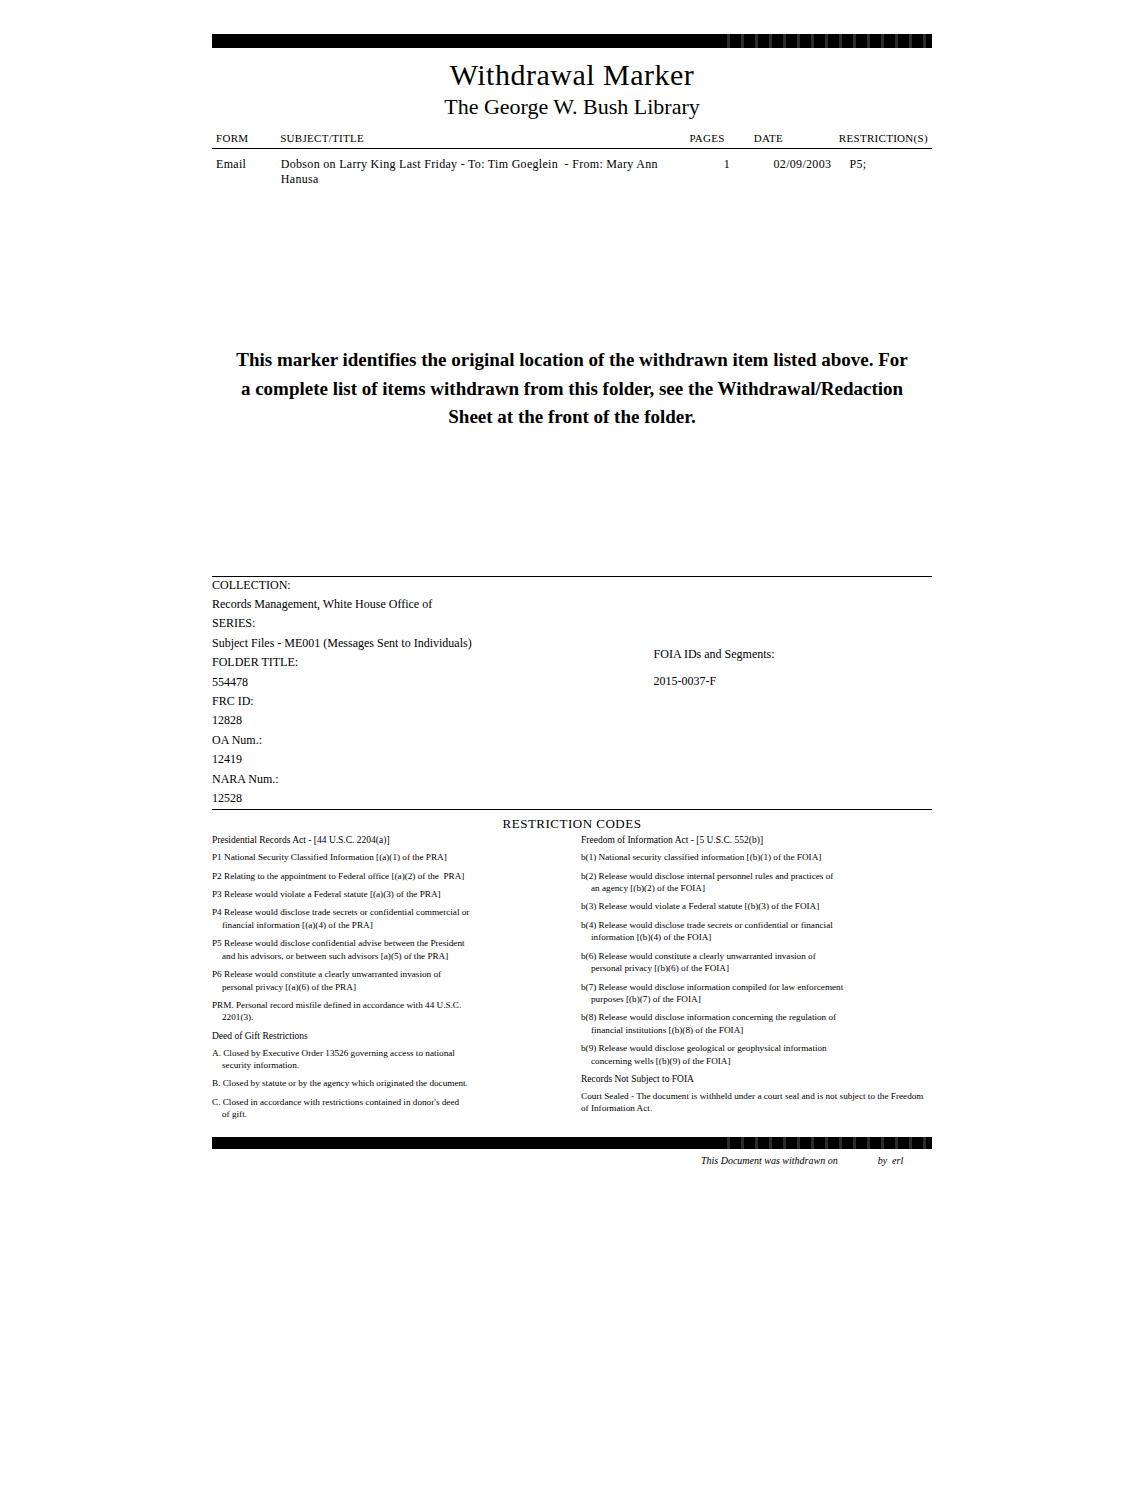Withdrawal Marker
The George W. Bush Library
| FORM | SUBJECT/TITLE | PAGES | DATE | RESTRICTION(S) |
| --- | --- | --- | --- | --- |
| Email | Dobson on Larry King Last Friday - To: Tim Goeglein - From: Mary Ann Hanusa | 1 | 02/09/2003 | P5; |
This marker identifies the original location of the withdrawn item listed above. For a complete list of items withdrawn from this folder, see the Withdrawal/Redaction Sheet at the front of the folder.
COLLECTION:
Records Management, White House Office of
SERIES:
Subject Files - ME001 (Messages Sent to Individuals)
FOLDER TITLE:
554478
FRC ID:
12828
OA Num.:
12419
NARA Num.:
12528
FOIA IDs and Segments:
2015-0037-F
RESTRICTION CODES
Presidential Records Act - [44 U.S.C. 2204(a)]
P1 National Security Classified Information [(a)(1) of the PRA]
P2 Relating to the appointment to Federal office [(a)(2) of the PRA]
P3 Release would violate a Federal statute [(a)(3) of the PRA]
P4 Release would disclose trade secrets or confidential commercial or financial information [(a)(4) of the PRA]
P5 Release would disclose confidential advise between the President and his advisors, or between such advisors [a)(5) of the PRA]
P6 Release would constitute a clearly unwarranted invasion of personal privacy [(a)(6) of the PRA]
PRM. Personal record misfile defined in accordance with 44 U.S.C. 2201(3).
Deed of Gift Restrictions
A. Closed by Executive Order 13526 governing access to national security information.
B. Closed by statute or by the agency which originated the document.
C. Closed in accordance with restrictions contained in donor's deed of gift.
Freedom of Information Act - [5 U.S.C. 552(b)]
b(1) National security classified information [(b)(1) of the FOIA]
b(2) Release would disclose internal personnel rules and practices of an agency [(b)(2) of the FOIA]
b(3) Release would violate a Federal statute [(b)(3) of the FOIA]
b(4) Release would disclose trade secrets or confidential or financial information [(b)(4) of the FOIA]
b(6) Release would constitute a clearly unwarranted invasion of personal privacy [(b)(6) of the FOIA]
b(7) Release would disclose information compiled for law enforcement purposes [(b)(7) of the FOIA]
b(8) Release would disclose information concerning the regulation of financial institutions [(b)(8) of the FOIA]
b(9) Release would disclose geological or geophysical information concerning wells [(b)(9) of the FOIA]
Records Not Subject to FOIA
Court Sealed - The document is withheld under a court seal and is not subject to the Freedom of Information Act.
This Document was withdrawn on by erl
• • •
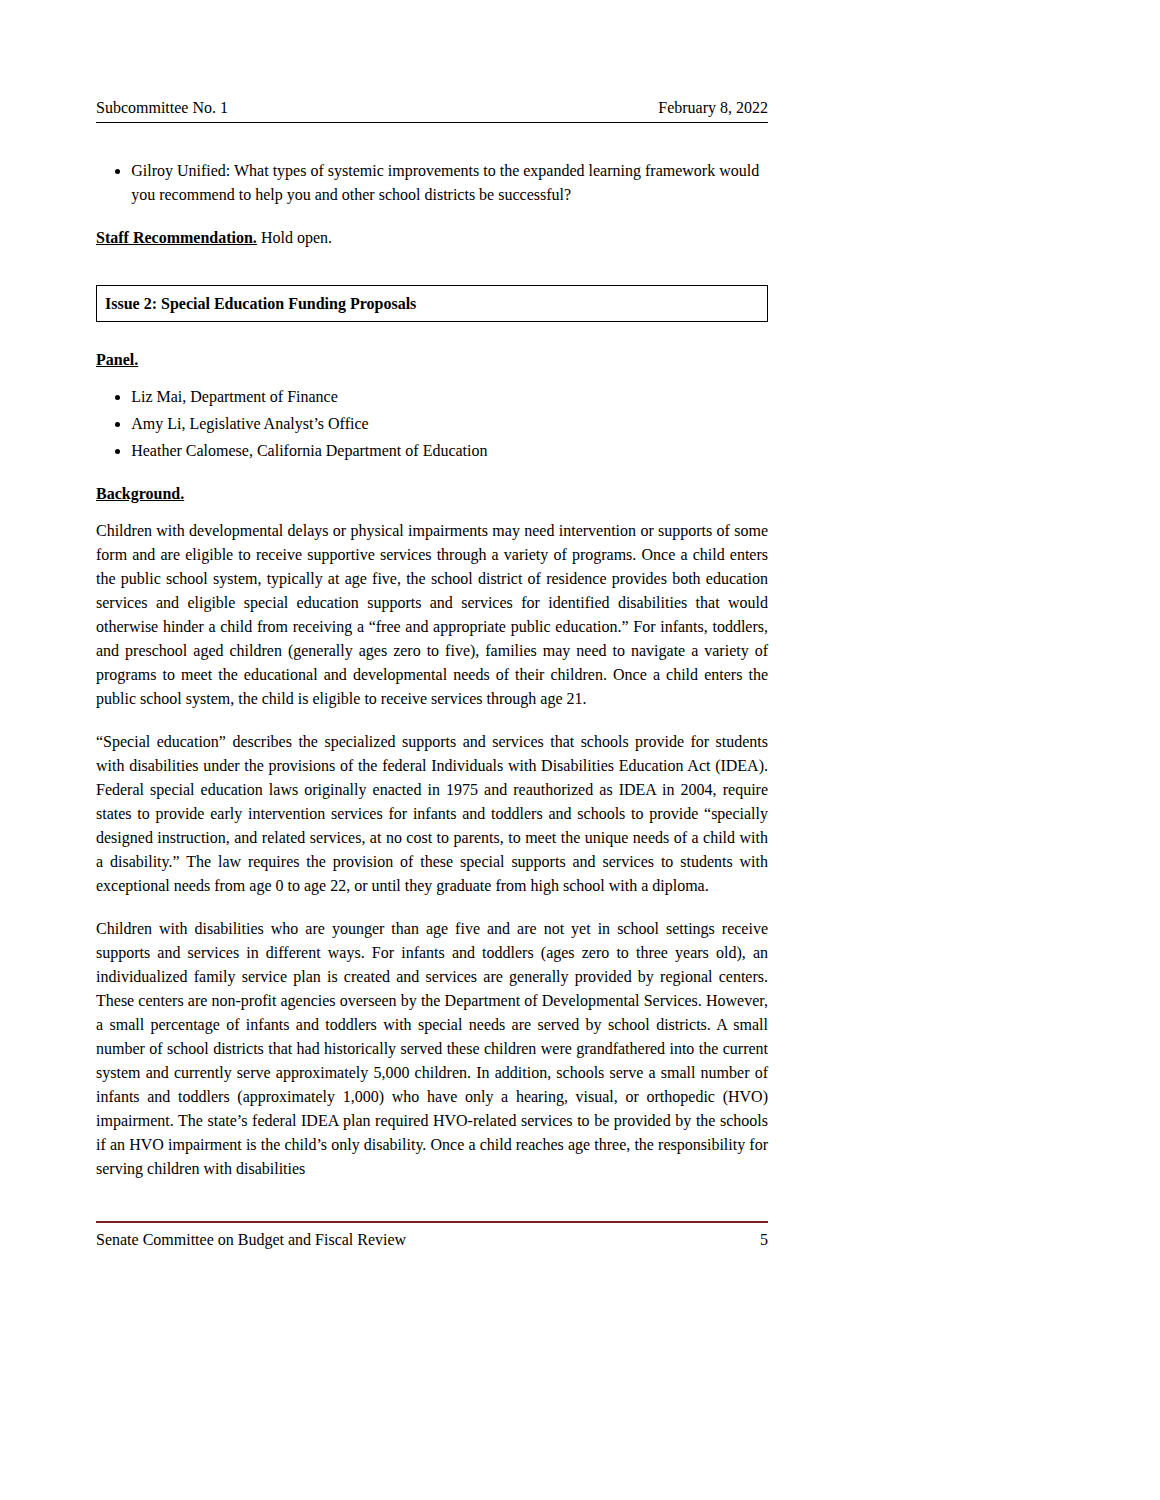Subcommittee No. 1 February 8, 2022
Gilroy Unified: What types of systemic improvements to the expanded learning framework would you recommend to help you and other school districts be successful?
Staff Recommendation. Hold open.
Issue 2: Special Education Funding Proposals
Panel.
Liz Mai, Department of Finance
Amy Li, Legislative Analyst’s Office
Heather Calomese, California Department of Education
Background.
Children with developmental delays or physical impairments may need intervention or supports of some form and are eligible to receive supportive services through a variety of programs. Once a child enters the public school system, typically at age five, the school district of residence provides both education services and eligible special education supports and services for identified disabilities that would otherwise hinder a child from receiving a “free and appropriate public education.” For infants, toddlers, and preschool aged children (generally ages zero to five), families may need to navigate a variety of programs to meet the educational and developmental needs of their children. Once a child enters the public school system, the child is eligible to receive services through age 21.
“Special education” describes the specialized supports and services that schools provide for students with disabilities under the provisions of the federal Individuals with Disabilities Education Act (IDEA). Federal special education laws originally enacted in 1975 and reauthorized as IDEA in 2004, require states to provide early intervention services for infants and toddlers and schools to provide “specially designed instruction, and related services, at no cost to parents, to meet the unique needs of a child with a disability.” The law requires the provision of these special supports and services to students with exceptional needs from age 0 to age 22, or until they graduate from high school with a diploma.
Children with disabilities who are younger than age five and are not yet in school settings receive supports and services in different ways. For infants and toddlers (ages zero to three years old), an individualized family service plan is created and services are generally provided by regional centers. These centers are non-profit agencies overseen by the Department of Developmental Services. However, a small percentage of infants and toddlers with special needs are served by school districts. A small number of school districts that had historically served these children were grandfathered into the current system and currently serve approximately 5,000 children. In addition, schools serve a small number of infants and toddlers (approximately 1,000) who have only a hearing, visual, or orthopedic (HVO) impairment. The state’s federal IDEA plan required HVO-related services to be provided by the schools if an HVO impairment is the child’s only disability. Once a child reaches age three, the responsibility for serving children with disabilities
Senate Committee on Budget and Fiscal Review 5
• • •
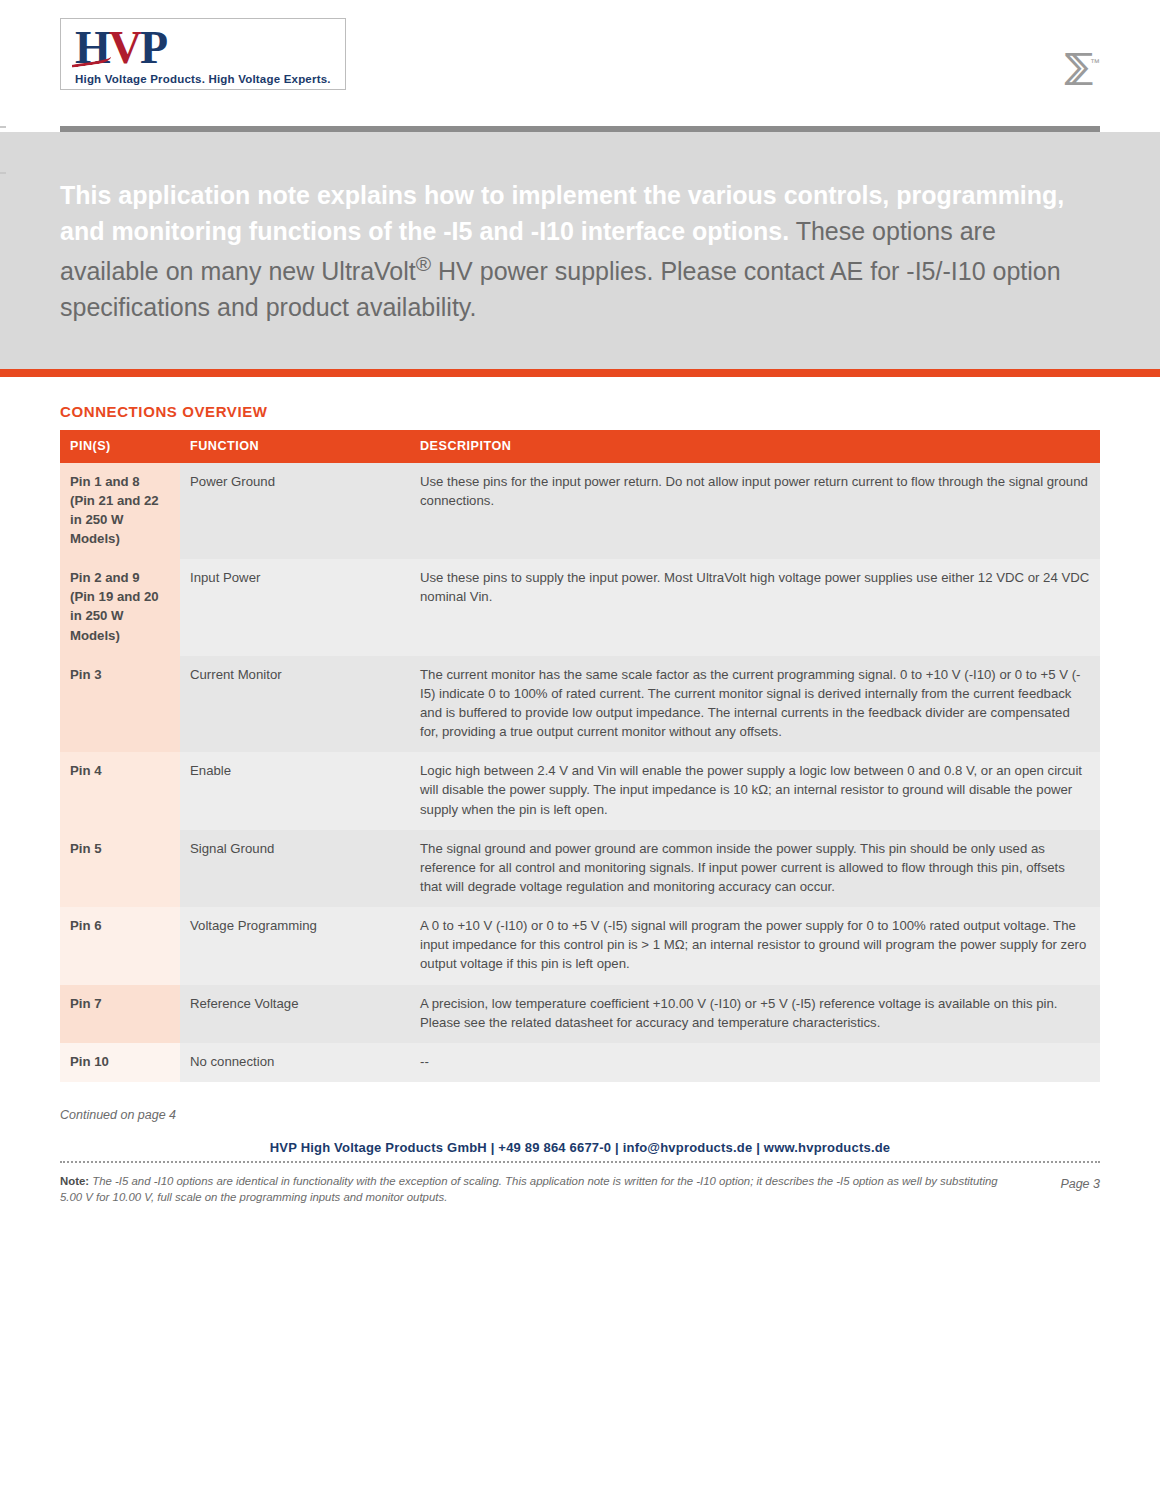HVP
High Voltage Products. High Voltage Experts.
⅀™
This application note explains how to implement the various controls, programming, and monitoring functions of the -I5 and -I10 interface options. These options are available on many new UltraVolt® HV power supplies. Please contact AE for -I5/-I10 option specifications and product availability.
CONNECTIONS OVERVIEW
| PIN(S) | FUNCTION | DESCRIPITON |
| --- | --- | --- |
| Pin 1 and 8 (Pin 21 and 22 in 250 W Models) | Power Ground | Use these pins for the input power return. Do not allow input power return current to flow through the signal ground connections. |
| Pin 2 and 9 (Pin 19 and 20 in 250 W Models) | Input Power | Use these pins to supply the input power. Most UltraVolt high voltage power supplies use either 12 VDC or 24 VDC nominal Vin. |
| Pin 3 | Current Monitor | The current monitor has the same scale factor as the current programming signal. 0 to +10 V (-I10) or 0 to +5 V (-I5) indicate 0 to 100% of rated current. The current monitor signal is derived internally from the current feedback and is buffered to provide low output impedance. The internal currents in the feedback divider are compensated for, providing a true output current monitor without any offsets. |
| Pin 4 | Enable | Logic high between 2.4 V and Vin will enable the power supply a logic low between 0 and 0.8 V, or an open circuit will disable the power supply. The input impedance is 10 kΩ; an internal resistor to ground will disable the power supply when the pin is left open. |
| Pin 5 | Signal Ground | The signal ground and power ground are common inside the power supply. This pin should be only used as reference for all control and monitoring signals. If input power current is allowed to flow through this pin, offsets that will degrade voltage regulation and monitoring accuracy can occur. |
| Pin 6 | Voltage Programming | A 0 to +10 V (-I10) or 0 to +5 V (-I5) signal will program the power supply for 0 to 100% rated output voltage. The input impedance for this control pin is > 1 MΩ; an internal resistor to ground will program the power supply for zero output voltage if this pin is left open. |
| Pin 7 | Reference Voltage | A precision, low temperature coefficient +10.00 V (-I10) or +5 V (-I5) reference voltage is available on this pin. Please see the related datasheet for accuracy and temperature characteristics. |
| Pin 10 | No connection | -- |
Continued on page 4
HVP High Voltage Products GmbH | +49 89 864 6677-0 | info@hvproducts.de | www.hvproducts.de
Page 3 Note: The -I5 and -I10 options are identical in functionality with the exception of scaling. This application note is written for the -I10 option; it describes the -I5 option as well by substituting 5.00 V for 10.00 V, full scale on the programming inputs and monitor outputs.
• • •
Problem –
Look above for the line containing "Withdrawal Marker", then copy exactly from it through the line containing "02/09/2003 | P5; |", keeping both and leaving out pictures. Add nothing else.

Response –
Withdrawal Marker
The George W. Bush Library
| FORM | SUBJECT/TITLE | PAGES | DATE | RESTRICTION(S) |
| --- | --- | --- | --- | --- |
| Email | Dobson on Larry King Last Friday - To: Tim Goeglein - From: Mary Ann Hanusa | 1 | 02/09/2003 | P5; |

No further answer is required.